Stored items
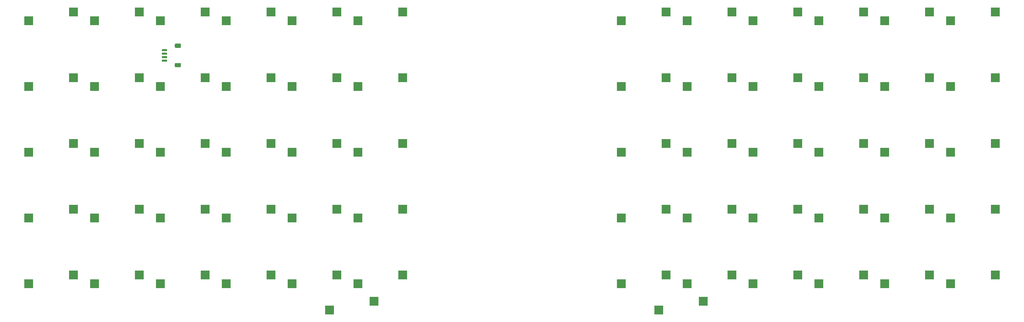
<source format=gbp>
G04 #@! TF.GenerationSoftware,KiCad,Pcbnew,(5.1.10)-1*
G04 #@! TF.CreationDate,2021-12-08T21:58:55+07:00*
G04 #@! TF.ProjectId,lumberjack,6c756d62-6572-46a6-9163-6b2e6b696361,1.5*
G04 #@! TF.SameCoordinates,Original*
G04 #@! TF.FileFunction,Paste,Bot*
G04 #@! TF.FilePolarity,Positive*
%FSLAX46Y46*%
G04 Gerber Fmt 4.6, Leading zero omitted, Abs format (unit mm)*
G04 Created by KiCad (PCBNEW (5.1.10)-1) date 2021-12-08 21:58:55*
%MOMM*%
%LPD*%
G01*
G04 APERTURE LIST*
%ADD10R,2.550000X2.500000*%
G04 APERTURE END LIST*
D10*
X24891968Y-59213750D03*
X11964968Y-61753750D03*
X272542224Y-59213804D03*
X259615224Y-61753804D03*
X120142096Y-97313836D03*
X107215096Y-99853836D03*
X43942032Y-78263820D03*
X31015032Y-80803820D03*
X43942032Y-135413868D03*
X31015032Y-137953868D03*
X43942032Y-97313836D03*
X31015032Y-99853836D03*
X120142096Y-135413868D03*
X107215096Y-137953868D03*
X43942032Y-59213804D03*
X31015032Y-61753804D03*
X291592240Y-78263820D03*
X278665240Y-80803820D03*
X234442192Y-116363852D03*
X221515192Y-118903852D03*
X253492208Y-78263820D03*
X240565208Y-80803820D03*
X253492208Y-59213804D03*
X240565208Y-61753804D03*
X272542224Y-78263820D03*
X259615224Y-80803820D03*
X253492208Y-97313836D03*
X240565208Y-99853836D03*
X291592240Y-97313836D03*
X278665240Y-99853836D03*
X272542224Y-97313836D03*
X259615224Y-99853836D03*
X291592240Y-116363852D03*
X278665240Y-118903852D03*
X272542224Y-116363852D03*
X259615224Y-118903852D03*
X234442192Y-97313836D03*
X221515192Y-99853836D03*
X215392176Y-97313836D03*
X202465176Y-99853836D03*
X291592240Y-135413868D03*
X278665240Y-137953868D03*
X253492208Y-116363852D03*
X240565208Y-118903852D03*
X215392176Y-116363852D03*
X202465176Y-118903852D03*
X272542224Y-135413868D03*
X259615224Y-137953868D03*
X253492208Y-135413868D03*
X240565208Y-137953868D03*
X234442192Y-135413868D03*
X221515192Y-137953868D03*
X215392176Y-135413868D03*
X202465176Y-137953868D03*
X120142096Y-59213804D03*
X107215096Y-61753804D03*
X120142096Y-78263820D03*
X107215096Y-80803820D03*
X82042064Y-78263820D03*
X69115064Y-80803820D03*
X101092080Y-135413868D03*
X88165080Y-137953868D03*
X62992048Y-135413868D03*
X50065048Y-137953868D03*
X24892016Y-78263820D03*
X11965016Y-80803820D03*
X62992048Y-59213804D03*
X50065048Y-61753804D03*
X82042064Y-59213804D03*
X69115064Y-61753804D03*
X101092080Y-59213804D03*
X88165080Y-61753804D03*
X291592240Y-59213804D03*
X278665240Y-61753804D03*
X234442192Y-59213804D03*
X221515192Y-61753804D03*
X62992048Y-78263820D03*
X50065048Y-80803820D03*
X234442192Y-78263820D03*
X221515192Y-80803820D03*
X24892016Y-97313836D03*
X11965016Y-99853836D03*
X62992048Y-97313836D03*
X50065048Y-99853836D03*
X101092080Y-78263820D03*
X88165080Y-80803820D03*
X215392176Y-78263820D03*
X202465176Y-80803820D03*
X24892016Y-116363852D03*
X11965016Y-118903852D03*
X43942032Y-116363852D03*
X31015032Y-118903852D03*
X82042064Y-97313836D03*
X69115064Y-99853836D03*
X101092080Y-97313836D03*
X88165080Y-99853836D03*
X24892016Y-135413868D03*
X11965016Y-137953868D03*
X62992048Y-116363852D03*
X50065048Y-118903852D03*
X82042064Y-116363852D03*
X69115064Y-118903852D03*
X101092080Y-116363852D03*
X88165080Y-118903852D03*
X82042064Y-135413868D03*
X69115064Y-137953868D03*
X120142096Y-116363852D03*
X107215096Y-118903852D03*
X215392176Y-59213804D03*
X202465176Y-61753804D03*
X196342160Y-59213804D03*
X183415160Y-61753804D03*
X196342160Y-78263820D03*
X183415160Y-80803820D03*
X196342160Y-97313836D03*
X183415160Y-99853836D03*
X196342160Y-116363852D03*
X183415160Y-118903852D03*
X196342160Y-135413868D03*
X183415160Y-137953868D03*
X194183168Y-145573868D03*
X207110168Y-143033868D03*
X98933088Y-145573868D03*
X111860088Y-143033868D03*
G36*
G01*
X50600000Y-70000000D02*
X51850000Y-70000000D01*
G75*
G02*
X52000000Y-70150000I0J-150000D01*
G01*
X52000000Y-70450000D01*
G75*
G02*
X51850000Y-70600000I-150000J0D01*
G01*
X50600000Y-70600000D01*
G75*
G02*
X50450000Y-70450000I0J150000D01*
G01*
X50450000Y-70150000D01*
G75*
G02*
X50600000Y-70000000I150000J0D01*
G01*
G37*
G36*
G01*
X50600000Y-71000000D02*
X51850000Y-71000000D01*
G75*
G02*
X52000000Y-71150000I0J-150000D01*
G01*
X52000000Y-71450000D01*
G75*
G02*
X51850000Y-71600000I-150000J0D01*
G01*
X50600000Y-71600000D01*
G75*
G02*
X50450000Y-71450000I0J150000D01*
G01*
X50450000Y-71150000D01*
G75*
G02*
X50600000Y-71000000I150000J0D01*
G01*
G37*
G36*
G01*
X50600000Y-72000000D02*
X51850000Y-72000000D01*
G75*
G02*
X52000000Y-72150000I0J-150000D01*
G01*
X52000000Y-72450000D01*
G75*
G02*
X51850000Y-72600000I-150000J0D01*
G01*
X50600000Y-72600000D01*
G75*
G02*
X50450000Y-72450000I0J150000D01*
G01*
X50450000Y-72150000D01*
G75*
G02*
X50600000Y-72000000I150000J0D01*
G01*
G37*
G36*
G01*
X50600000Y-73000000D02*
X51850000Y-73000000D01*
G75*
G02*
X52000000Y-73150000I0J-150000D01*
G01*
X52000000Y-73450000D01*
G75*
G02*
X51850000Y-73600000I-150000J0D01*
G01*
X50600000Y-73600000D01*
G75*
G02*
X50450000Y-73450000I0J150000D01*
G01*
X50450000Y-73150000D01*
G75*
G02*
X50600000Y-73000000I150000J0D01*
G01*
G37*
G36*
G01*
X54449999Y-68400000D02*
X55750001Y-68400000D01*
G75*
G02*
X56000000Y-68649999I0J-249999D01*
G01*
X56000000Y-69350001D01*
G75*
G02*
X55750001Y-69600000I-249999J0D01*
G01*
X54449999Y-69600000D01*
G75*
G02*
X54200000Y-69350001I0J249999D01*
G01*
X54200000Y-68649999D01*
G75*
G02*
X54449999Y-68400000I249999J0D01*
G01*
G37*
G36*
G01*
X54449999Y-74000000D02*
X55750001Y-74000000D01*
G75*
G02*
X56000000Y-74249999I0J-249999D01*
G01*
X56000000Y-74950001D01*
G75*
G02*
X55750001Y-75200000I-249999J0D01*
G01*
X54449999Y-75200000D01*
G75*
G02*
X54200000Y-74950001I0J249999D01*
G01*
X54200000Y-74249999D01*
G75*
G02*
X54449999Y-74000000I249999J0D01*
G01*
G37*
M02*

</source>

# [Problem statement]
In your answer, include only the lines above starting at the line that holds "X43942032Y-135413868D03*" and ending at the line that holds "X278665240Y-99853836D03*", copied exactly.

# [Answer]
X43942032Y-135413868D03*
X31015032Y-137953868D03*
X43942032Y-97313836D03*
X31015032Y-99853836D03*
X120142096Y-135413868D03*
X107215096Y-137953868D03*
X43942032Y-59213804D03*
X31015032Y-61753804D03*
X291592240Y-78263820D03*
X278665240Y-80803820D03*
X234442192Y-116363852D03*
X221515192Y-118903852D03*
X253492208Y-78263820D03*
X240565208Y-80803820D03*
X253492208Y-59213804D03*
X240565208Y-61753804D03*
X272542224Y-78263820D03*
X259615224Y-80803820D03*
X253492208Y-97313836D03*
X240565208Y-99853836D03*
X291592240Y-97313836D03*
X278665240Y-99853836D03*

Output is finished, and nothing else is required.